Rebirth of Midwives

August 11 2014
The guardians of low-risk childbirth, modern midwives at BC Women’s are guiding moms through pregnancy, labour and delivery

In 30 years of delivering babies, midwife Linda Knox has experienced hundreds of happy moments, although not all have involved the arrival of a healthy newborn. For Knox, seeing midwifery become a licensed, regulated part of the BC medical system in 1998 remains a highlight of her professional life: “Until then, other
than a small pilot project here at BC Women’s, midwifery just didn’t exist, except for outside of the system.”

BC Women’s Hospital + Health Centre, the provincial referral centre for high-risk maternity patients, is also a national leader in supporting the role of midwives in obstetrics.
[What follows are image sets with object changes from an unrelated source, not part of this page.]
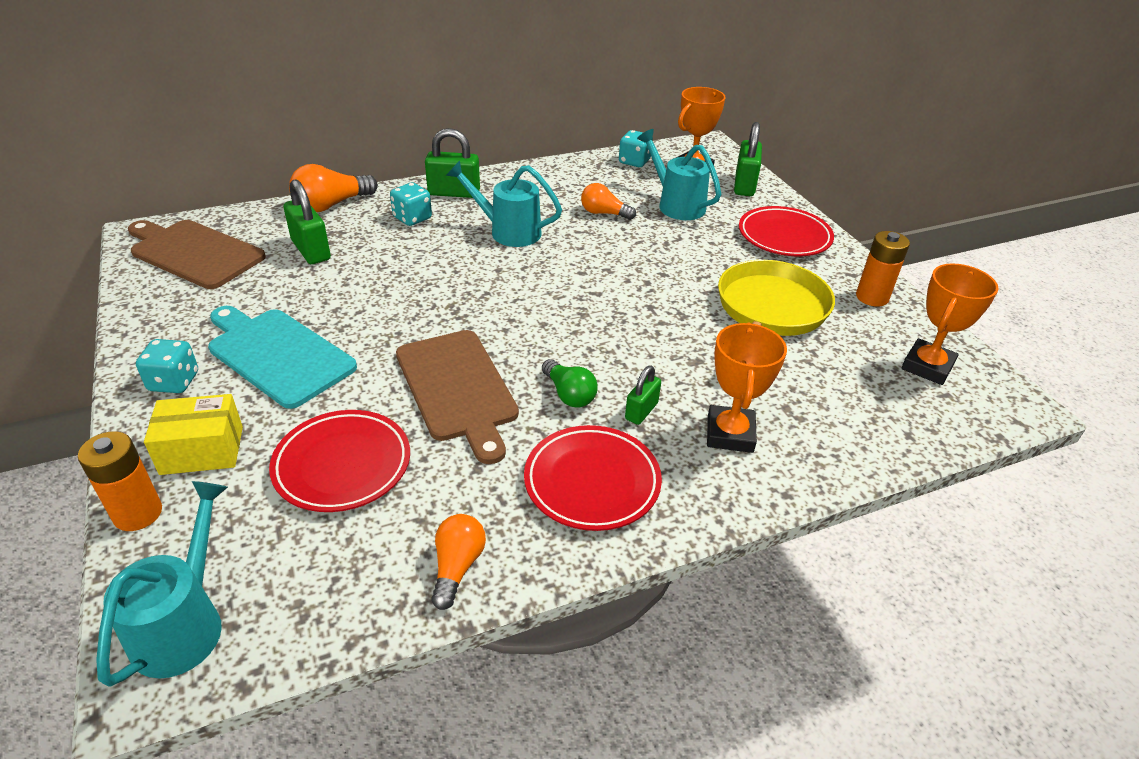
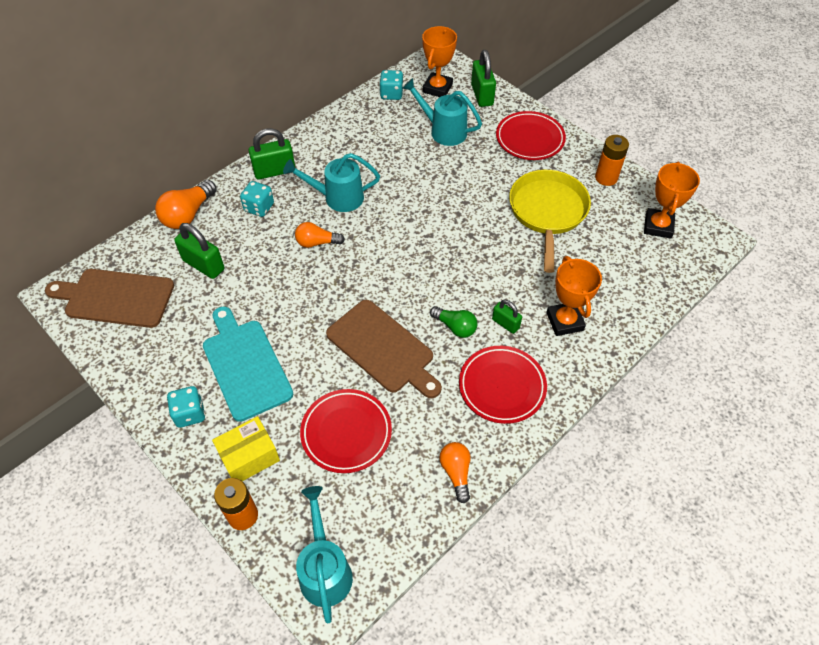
camera: 20 degrees left, 15 degrees up
(278, 354) = (245, 365): turquoise cutting board -> turquoise cutting board turned 45 degrees clockwise
(604, 213) = (396, 156): orange light bulb -> orange light bulb (317, 242)
(641, 411) = (505, 323): green padlock -> green padlock turned 60 degrees counterclockwise

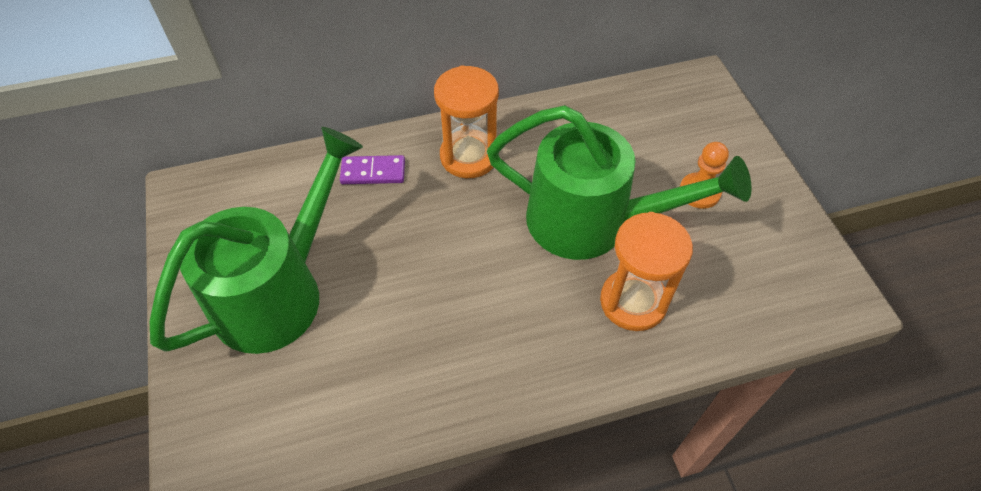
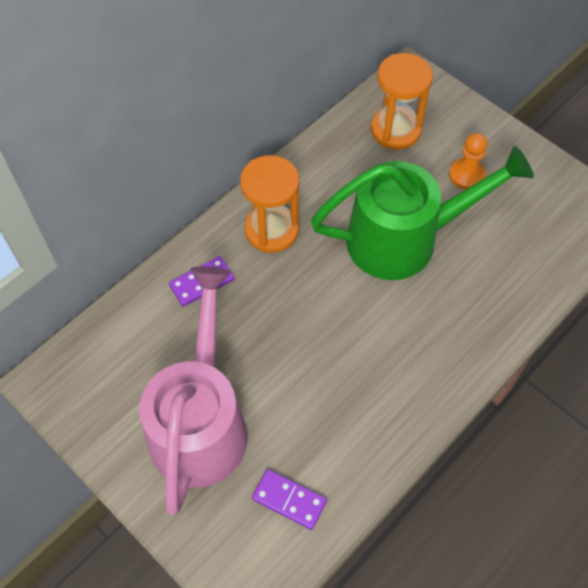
camera: 30 degrees left, 5 degrees up
(280, 290) = (201, 420): green watering can -> pink watering can
(301, 408) = (289, 500): none -> purple domino
(633, 302) = (473, 288): orange hourglass -> orange hourglass (395, 130)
In fact, 15 years ago, BC Women’s became the first hospital in BC to fully integrate midwives into its maternity care program.

Primary obstetric care

“We [midwives] think of ourselves as the guardians of normal childbirth,” explains Knox, head of the Department of Midwifery at BC Women’s, adding that many women are still unaware that midwifery services are covered by MSP, that midwives have hospital privileges and that they can prescribe medications.

BC Women’s midwives currently provide primary obstetric care to more than 2,000 expectant moms a year, both in the hospital and at home. At BC Women’s, they also participate on maternity-related committees, research teams and special projects. “That’s been the biggest gift in being regulated,” says Knox. “It’s made it possible for midwives to be part of the maternity healthcare team.”

In fact, midwives from BC Women’s are currently engaged in a major study, facilitated by a $160,000 grant from Vancouver Foundation and their donor partners, to study ways to improve access to midwifery services in BC.

Modern model

A clinical assistant professor with the Division of Midwifery in the Department of Family Practice at UBC, Knox is also involved in the training of new midwives, as well as in helping to grow the profession and promote normal labour and birth.

As for BC Women’s, it plays a significant role as guardian of the profession as it continues to take the lead in promoting, defining and supporting a modern model of midwifery care for women.